タイガーロールでグランドナショナル連覇のラッセル騎手が引退(アイルランド)[その他]


 史上最高の障害ジョッキーの1人、デイヴィ・ラッセル騎手(43歳)が騎手を引退した。ゴードン・エリオット調教師は彼のことを競馬界のレジェンドだと称賛した。

 12月18日(日)にサーレス競馬場で、ラッセル騎手がリバティダンス(エリオット厩舎)に騎乗してメイン競走であるアイリッシュEBFメアズノヴィスハードル(L)を制した後、この発表がされた。ラッセル騎手の23年以上にわたる輝かしいキャリアにおいて、リバティダンスは1,579頭目にして最後の勝馬となったのだ。初勝利は1999年5月20日にゴーランパーク競馬場でのハンデキャップハードルでライトンロイヤル(Right'N'Royal)に騎乗して達成したものだ。

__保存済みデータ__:
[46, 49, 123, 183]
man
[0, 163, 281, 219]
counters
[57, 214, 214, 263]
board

__課題__:
a. ラッセル騎手の引退記事の「12月18日(日)にサーレス」から「(Right'N'Royal)に騎乗して達成したものだ。」までを、「リバティダンス」を「ミスティークダンス」に置き換えて書き直して。
b. ラッセル騎手の引退記事によると、リバティダンスが最後の勝馬になったのはなぜか。1～3文で説明して。
c. ラッセル騎手の引退記事に出てくる馬の名前を、見出しも含めてすべて挙げてください。

__期待される回答__:
a.
12月18日(日)にサーレス競馬場で、ラッセル騎手がミスティークダンス(エリオット厩舎)に騎乗してメイン競走であるアイリッシュEBFメアズノヴィスハードル(L)を制した後、この発表がされた。ラッセル騎手の23年以上にわたる輝かしいキャリアにおいて、ミスティークダンスは1,579頭目にして最後の勝馬となったのだ。初勝利は1999年5月20日にゴーランパーク競馬場でのハンデキャップハードルでライトンロイヤル(Right'N'Royal)に騎乗して達成したものだ。

b. ラッセル騎手は12月18日(日)にサーレス競馬場でリバティダンスに騎乗し、アイリッシュEBFメアズノヴィスハードル(L)を制しました。その後に騎手引退が発表されたため、リバティダンスが通算1,579頭目にして最後の勝馬となりました。

c. タイガーロール、リバティダンス、ライトンロイヤル(Right'N'Royal)